→ **Provided records**:
++++++++
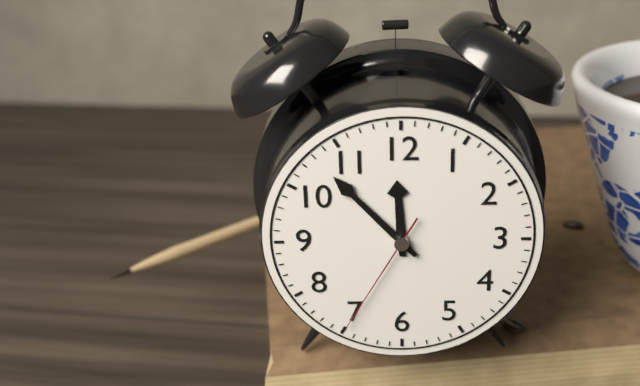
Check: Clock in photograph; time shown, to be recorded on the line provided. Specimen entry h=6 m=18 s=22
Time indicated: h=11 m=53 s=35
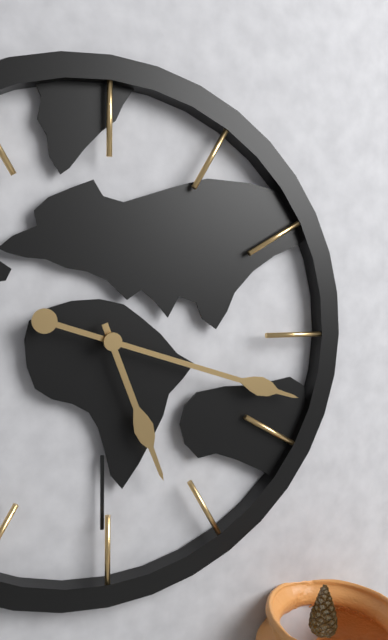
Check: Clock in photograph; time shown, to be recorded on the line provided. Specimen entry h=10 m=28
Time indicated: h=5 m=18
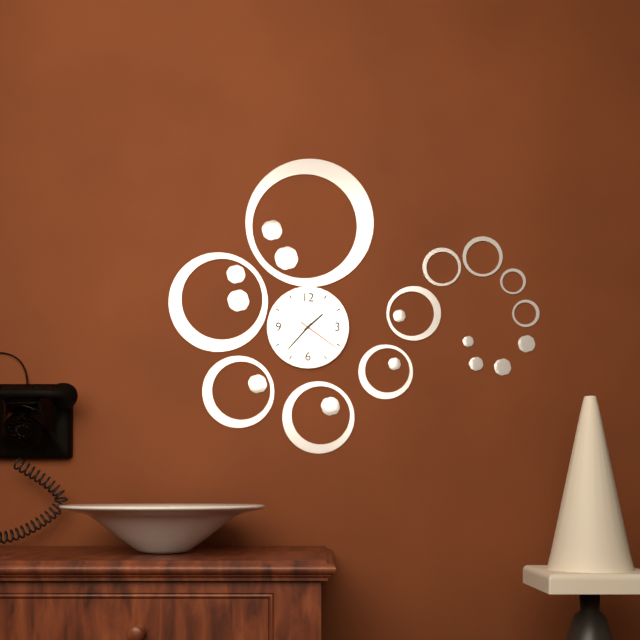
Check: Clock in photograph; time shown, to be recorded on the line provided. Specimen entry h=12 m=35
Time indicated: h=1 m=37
++++++++
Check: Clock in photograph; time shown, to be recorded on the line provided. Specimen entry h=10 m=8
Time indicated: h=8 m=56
++++++++
→ **Work to be completed**:
Lay out everything in the records above, from the line containing "entry h=10 m=28" down to the line containing "Time indicated: h=1 m=37", as a Markdown table with the columns Row and Line, numbering each line, skipping blank ones and including both ends. Leave the pictures out of the table.

→ **Response to the task**:
| Row | Line |
|---|---|
| 1 | Check: Clock in photograph; time shown, to be recorded on the line provided. Specimen entry h=10 m=28 |
| 2 | Time indicated: h=5 m=18 |
| 3 | Check: Clock in photograph; time shown, to be recorded on the line provided. Specimen entry h=12 m=35 |
| 4 | Time indicated: h=1 m=37 |